The big market questions are unlikely to be answered today. Are Treasury yields heading back to ‘preTrump’ levels or merely probing the bottom of post-election rages? Are we in danger of renewed risk aversion as the political risks mount and the US economy stumbles?
One G10 currency that is in play but which we are not yet positioning for is GBP. The outlook section describes the election scenarios in more detail; suffice it to say, however, that we would be more comfortable selling GBP versus EUR on any relief rally should the Conservatives buck the trend in the opinion polls and secure a modestly enhanced majority at next Thursday’s general election as still seems probable.

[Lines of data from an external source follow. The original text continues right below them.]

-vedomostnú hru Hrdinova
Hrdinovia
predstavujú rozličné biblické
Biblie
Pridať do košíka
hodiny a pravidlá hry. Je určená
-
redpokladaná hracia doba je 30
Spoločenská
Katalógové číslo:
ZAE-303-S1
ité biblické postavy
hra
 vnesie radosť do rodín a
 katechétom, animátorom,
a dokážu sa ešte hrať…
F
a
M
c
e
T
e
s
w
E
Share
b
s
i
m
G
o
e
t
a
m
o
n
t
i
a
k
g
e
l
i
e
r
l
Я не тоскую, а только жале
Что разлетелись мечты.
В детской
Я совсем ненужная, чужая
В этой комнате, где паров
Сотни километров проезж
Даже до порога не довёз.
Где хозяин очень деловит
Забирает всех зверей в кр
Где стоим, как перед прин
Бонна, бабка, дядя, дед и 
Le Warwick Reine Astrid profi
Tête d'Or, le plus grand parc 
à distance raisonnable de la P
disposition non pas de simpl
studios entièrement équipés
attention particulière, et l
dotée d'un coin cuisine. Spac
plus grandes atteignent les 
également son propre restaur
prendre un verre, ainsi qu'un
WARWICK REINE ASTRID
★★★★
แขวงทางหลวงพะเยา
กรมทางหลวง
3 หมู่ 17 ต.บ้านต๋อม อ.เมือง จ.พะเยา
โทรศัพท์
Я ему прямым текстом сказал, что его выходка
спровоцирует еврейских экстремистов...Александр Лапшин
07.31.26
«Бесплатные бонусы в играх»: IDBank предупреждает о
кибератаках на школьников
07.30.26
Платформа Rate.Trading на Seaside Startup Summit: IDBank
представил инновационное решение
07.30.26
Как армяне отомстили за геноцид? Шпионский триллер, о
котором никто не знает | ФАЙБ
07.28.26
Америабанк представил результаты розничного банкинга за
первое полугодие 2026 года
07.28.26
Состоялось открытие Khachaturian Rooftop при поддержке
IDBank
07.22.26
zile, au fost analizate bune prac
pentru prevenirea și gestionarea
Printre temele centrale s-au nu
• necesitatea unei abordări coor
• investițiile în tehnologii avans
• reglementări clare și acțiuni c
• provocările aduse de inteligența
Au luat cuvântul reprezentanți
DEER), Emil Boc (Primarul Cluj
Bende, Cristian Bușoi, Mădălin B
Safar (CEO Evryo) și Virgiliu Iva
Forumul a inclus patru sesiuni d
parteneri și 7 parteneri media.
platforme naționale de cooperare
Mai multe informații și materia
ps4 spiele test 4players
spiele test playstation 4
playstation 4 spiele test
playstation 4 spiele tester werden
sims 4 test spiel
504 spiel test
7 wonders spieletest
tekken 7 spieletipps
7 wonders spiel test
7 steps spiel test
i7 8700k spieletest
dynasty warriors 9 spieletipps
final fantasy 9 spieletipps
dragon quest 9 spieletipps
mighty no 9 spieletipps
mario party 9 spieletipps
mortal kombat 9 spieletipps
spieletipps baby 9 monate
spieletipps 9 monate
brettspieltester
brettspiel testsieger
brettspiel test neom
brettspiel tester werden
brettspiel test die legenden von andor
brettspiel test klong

Such a bounce would be unstainable in our opinion as:
1) The economy continues to slow;
2) Brexit risk intensifies in coming weeks as the negotiations with the EU are due to start in earnest; and
3) Despite what the market presumed when the election was called, our working assumption is that Theresa May will not dilute her objectives for Brexit even if she does secure a personal political mandate.
The markets would be wrong to welcome a renewed Conservative mandate just as it was wrong to celebrate David Cameron’s surprise election victory in the 2015 election (the market can be very myopic when it comes to assessing the implications of UK political developments).
Short NOKJPY: The trade was motivated as a bullish EURJPY proxy with the additional kicker that NOK might benefit from a credible OPEC deal given how undervalued it was on a model basis. OPEC delivered on expectations for a nine-month deal but this was not sufficient clearly to satisfy the weight of speculative positions in oil that had been established in the run-up to the meeting, hence the fairly violent setback to oil prices over the past week. The valuation argument for holding NOK remains valid.